Adopt a pure CAS file store with the following interface and semantics:

  • Identity: Blobs are addressed only by digest ("<algorithm>:<hex>", lowercase).
  • Writes:
  • open_write(fsync: bool = True) -> Writer returns a staging handle.
  • Writer.write(bytes) appends to a temp object.
  • Writer.commit(expected_digest: str | None) -> BlobStat finalizes the blob.
  • Idempotency: commit() SHOULD be idempotent—if the digest already exists, discard staged data and return the existing blob’s BlobStat.
  • Leak safety: Exiting a writer context without commit() MUST discard staged data (abort()) and close resources.
  • Reads:
  • open_read(digest) -> BinaryIO returns a caller-closed stream.
  • stat(digest) -> BlobStat returns cheap metadata (MUST NOT read the body; size MAY be None if expensive).
  • Conveniences (non-abstract helpers):
  • exists(digest) -> bool
  • put_path(path, ...) -> BlobStat
  • put_bytes(data, ...) -> BlobStat
  • put_stream(stream, ...) -> BlobStat
  • readall(digest) -> bytes
  • Durability:
  • When fsync=True, implementations SHOULD durably install the blob on commit (e.g., fsync file and parent dir on POSIX).
  • Placement SHOULD be atomic (temp + os.replace or equivalent).
  • Error taxonomy (module-scoped exceptions):
  • FileStoreError (base), NotFound, ReadOnlyError, IntegrityError.

Algorithm: The canonical and only supported digest algorithm is SHA-256. All digests are formatted sha256: (lowercase). Changing the canonical algorithm would require a separate ADR and a migration plan.

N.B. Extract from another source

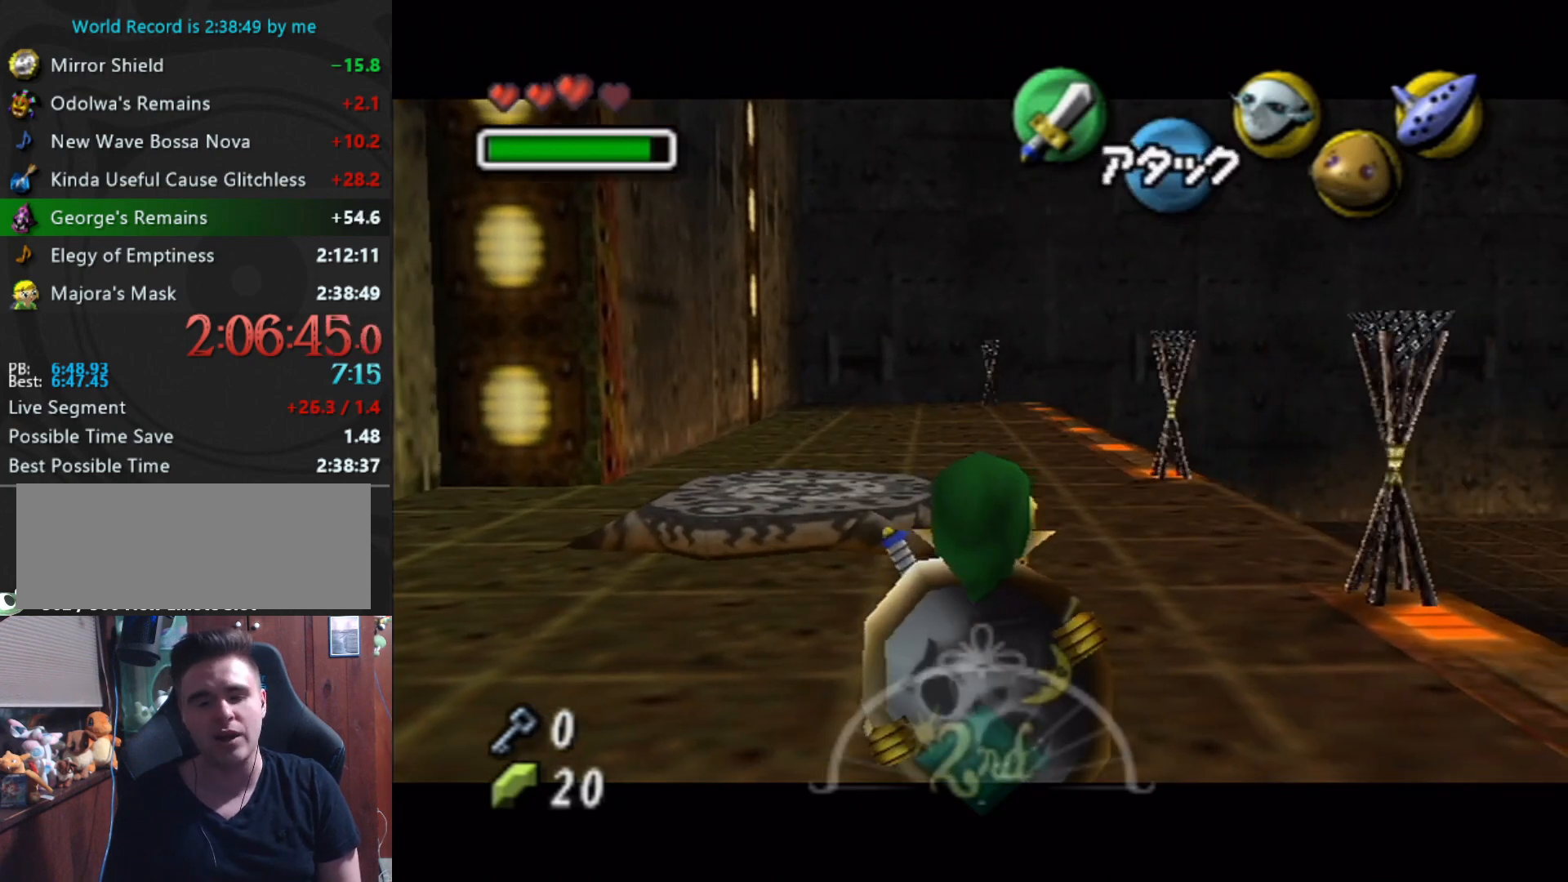
{"buttons": ["L1"], "left_stick": "center", "events": [[500, "left_stick", "center"]]}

Aliases/paths are out of scope here. Any mapping of (namespace, relpath) → digest is handled outside the CAS as a DB-backed projection; details are deferred to future ADR if needed.

Rationale

  • Separation of concerns: CAS remains verifiable and minimal; aliasing is a rebuildable read model.
  • Recoverability: If alias state is lost/corrupt, we can replay events and rescan the CAS.
  • Determinism & dedup: Content identity prevents accidental duplication and simplifies audits/GC.
  • Portability: A thin interface makes alternative backends straightforward.

Consequences

  • Callers ingest bytes once to get a digest, then persist only the digest in domain state/events.
  • Any user-facing or workflow paths are derived via a projection (separate ADR).
  • Backends must implement safe staging, atomic installs, and cheap stat().

Alternatives Considered

  • Path-addressed store (no CAS): simpler ergonomics; loses dedup/provenance. Rejected.
  • CAS with built-in aliases: convenient but couples identity to paths and complicates atomicity/rollbacks. Rejected.
  • Mandate DataLad/fsspec now: useful later; adds complexity and constraints today. Deferred integration.

Implementation Notes

  • Digest format: "<algorithm>:<hex>" (lowercase algorithm & hex). Future multi-algorithm support may add negotiation/migration.
  • BlobStat = { digest, size?, uri? }; uri is a hint (e.g., file:///…), never identity.
  • Writers: commit() and abort() MUST be idempotent; abort() MUST be a no-op after a successful commit().

Testing

  • Writer lifecycle: write/commit/abort/context-exit (no leaks; temps cleaned).
  • Duplicate ingest returns the same digest and does not rewrite bytes.
  • stat() never reads blob bodies; remote backends map to HEAD/metadata calls.
  • Durability hint honored where the platform permits.